SOURCE DOCUMENT >>
Internet information exchanges can be simplified into three components (Figure 12.6).

The User is the person accessing/using the internet.
The Client is a device (e.g., workstation, laptop tablet, phone) employed by the user to transfer information to and from remote servers.
The Server is a continuously running computer or network of computers that handles tasks including website hosting, email management, and data sharing.

Connections between computers require networking hardware including modems, that connect local networks to an Internet Service Provider (ISP)¹⁶¹, and routers that direct data flows within and between networks, often wirelessly.

Conceptualization of internet information transfer. Figure uses vector art from https://www.flaticon.com (Md Tanvirul Haque), https://www.onlinewebfonts.com (licensed by CC BY 4.0 Amila Ruwan) and https://www.vecteezy.com.

FIGURE 12.6: Conceptualization of internet information transfer. Figure uses vector art from https://www.flaticon.com (Md Tanvirul Haque), https://www.onlinewebfonts.com (licensed by CC BY 4.0 Amila Ruwan) and https://www.vecteezy.com.

Data transfer follows arrows in the Fig 12.6 under a formal procedure called packet switching. In packet switching data units called packets –underlain by data bits– are generated and transmitted. A packet consists of a header (that contains handling information and the packet destination) and a payload (the transferred information). A single data stream may require multiple independent packets which must be reassembled when a data transfer is completed. The overall approach allows information subsets to be re-routed, preventing transfer roadblocks.

12.9.1.1 Protocols

Particular protocols are required for internet communications that specify how data are packetized, addressed, transmitted and received. These procedures are required for all internet and software and hardware, allowing internet communications to work in the same way regardless of operating systems and other constraints. The internet protocol suite includes the following.

Internet Protocol (IP): The internet address system (IP address) that directs data packets to particular network locations. We can distinguish a public IP address (one assigned by your ISP to your router for internet access) and a private IP address (which is assigned by your router and used in your local network). A public IP locates your device from the perspective of the rest of the internet (Fig 12.7). IP addresses, both public and private, are currently underlain by one of two numerical methods.
- IPv4 is based on 32 bits, and thus allows $2^{32}$ distinguishable addresses. Address codes are generally displayed as four, eight bit numbers (decimal numbers from 0-255), separated by decimal symbols, or dashes. For example: 134.50.65.454.

DATA UNDER STUDY >>

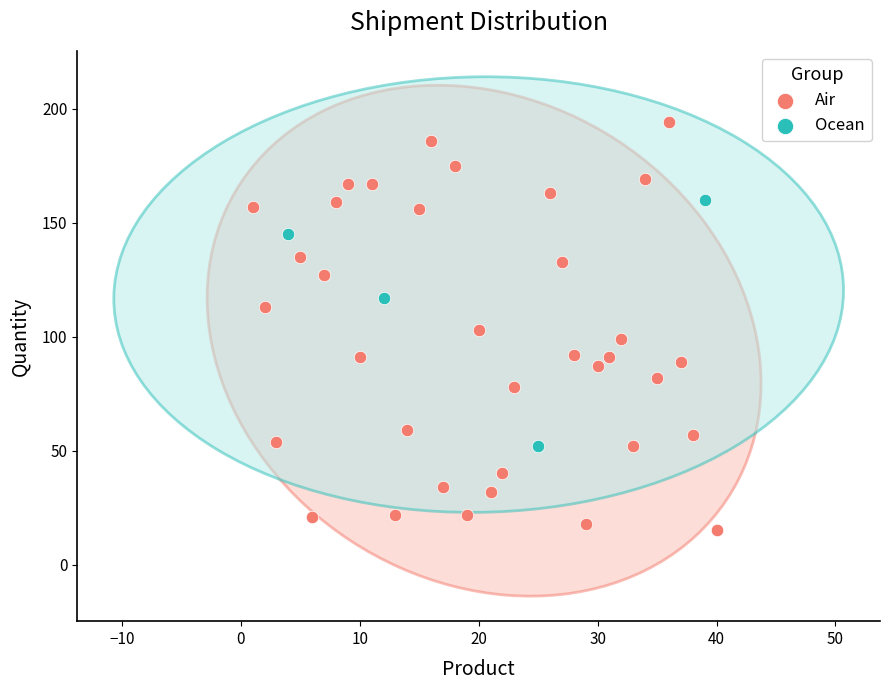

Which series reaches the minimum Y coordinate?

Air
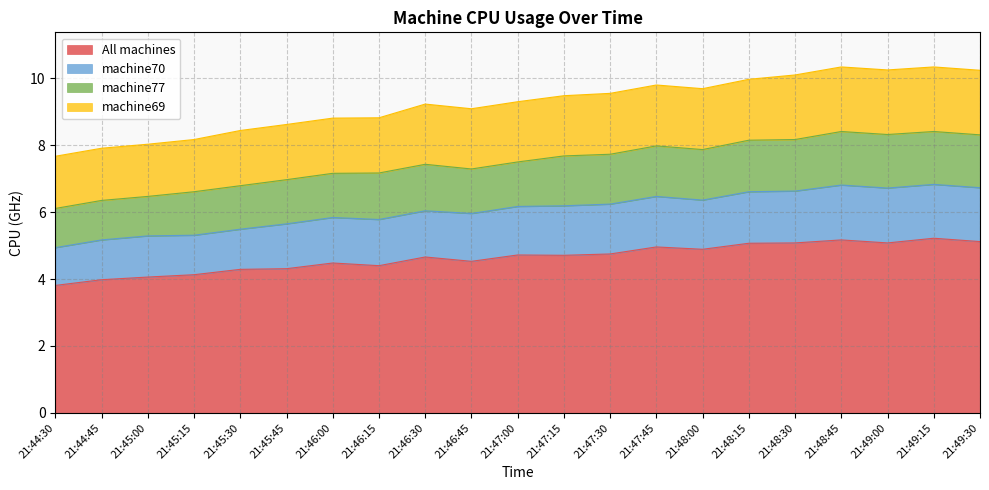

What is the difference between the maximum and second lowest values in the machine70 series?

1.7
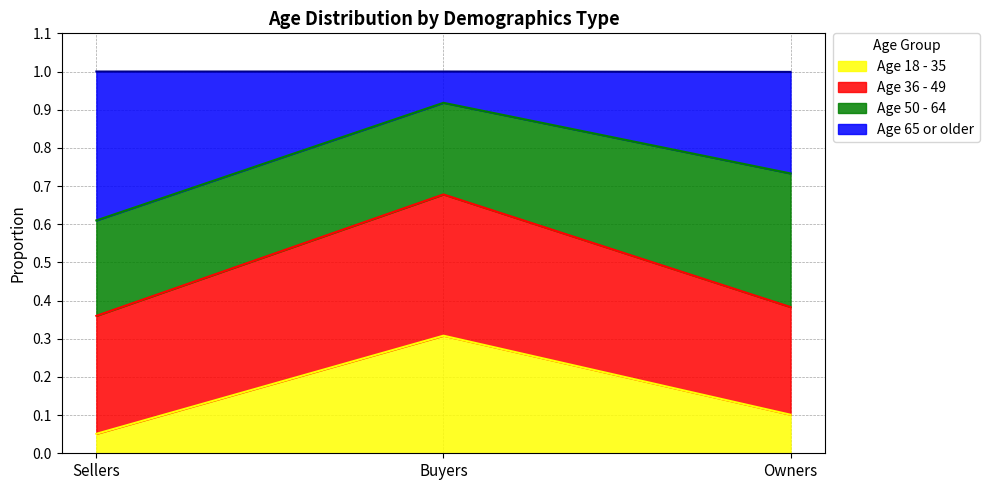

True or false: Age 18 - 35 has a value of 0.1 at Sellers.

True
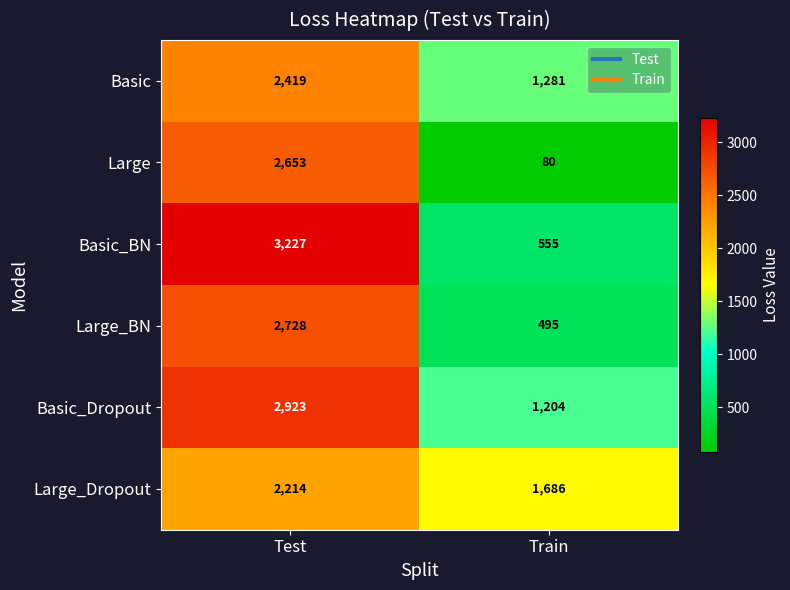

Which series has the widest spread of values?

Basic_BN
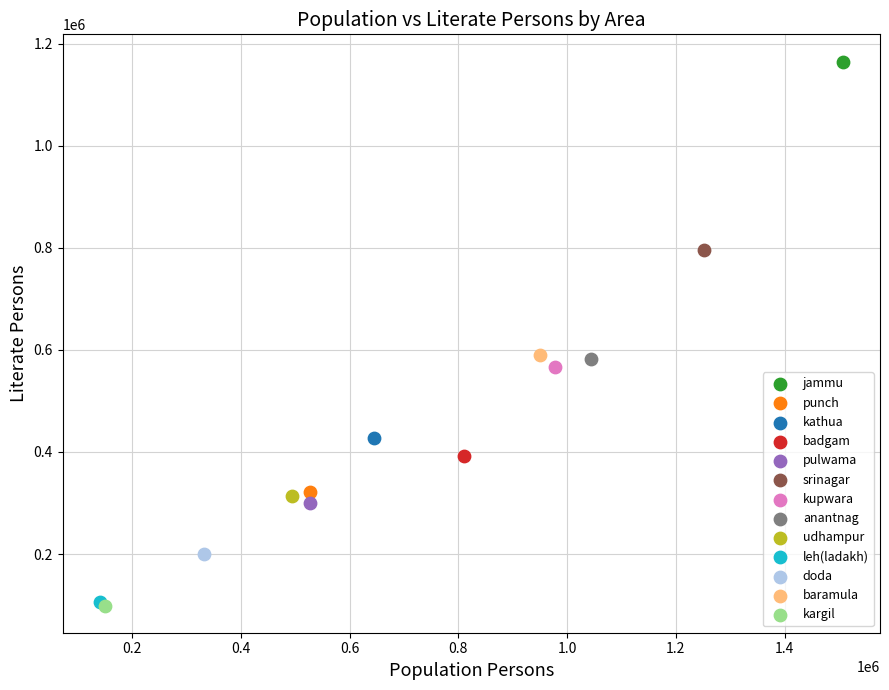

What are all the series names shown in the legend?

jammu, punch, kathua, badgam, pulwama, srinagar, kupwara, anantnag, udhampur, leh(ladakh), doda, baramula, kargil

PROBLEMS TO SOLVE >>
#1 Answer these from the internet networking text:
(a) What does a packet's header contain?
(b) What assigns a private IP address?
(c) How many bits is IPv4 based on?
#2 Please supply what comes next in the internet networking text, starting after its final sentence.
The items are not needed here.

RESPONSE LIST >>
#1
(a) Handling information and the packet destination.
(b) Your router.
(c) 32 bits.

#2
- IPv6 is based on 128 bits, and thus allows approximately $3.403 \times 10^{38}$ distinguishable addresses. Address codes are based on up to eight hexadecimal representations, separated by colons, e.g., 5649:ca30:a26b:2eba.

FIGURE 12.7: Conceptualization of public and private IP addresses. Figure uses vector art from https://www.vecteezy.com.

Transmission Control Protocol (TCP): Breaks data into standardized packets (and headers), and error-checks and reassembles packets sent in a data stream.
Hypertext Transfer Protocol (HTTP): Provides rules for web content that provide a foundation for the world wide web (a collection of resources connected by hyperlinks). The protocol operates on a client-server basis, with client’s making making requests for server tasks (Fig 12.6). HTTPS, a “secure” version of HTTP, is used by more than 85% of websites.
Secure Shell Protocol (SSH): A protocol for operating network services securely over an unsecured network. The SSH can be called from Unix-like shells (e.g., BASH), as well as cmd and PowerShell using the command ssh.

12.9.2 The Web

The world wide web (or simply web) allows internet access to media through dedicated web servers¹⁶², under the rules of HTTP or HTTPS. Websites are accessed by specifying a unique Uniform Resource Locator (URL) in a web browser program (e.g. Mozilla$^{\circledR}$ Firefox, Apple$^{\circledR}$ Safari). A URL will contain both a domain name, e.g., amalgamofr.org (amalgamofr and .org are considered second-level and top-level domain locations, respectively), along with the protocol (e.g.,https://), and, possibly, a path. The complete URL for the Ch 12 path in this book is: https://amalgamofr.org/ch12.

Domain names exist because they are easier to remember than IP addresses. However, they must be translated to binary, machine-readable IP addresses to allow communication between users and servers. This process is managed by Domain Name System (DNS) servers containing a copy of the master DNS database (slave DNS zone), which is updated many times a day.

Example 12.11 $\text{}$
To get private IP information about my personal (Windows) computer I can use the command ipconfig in cmd.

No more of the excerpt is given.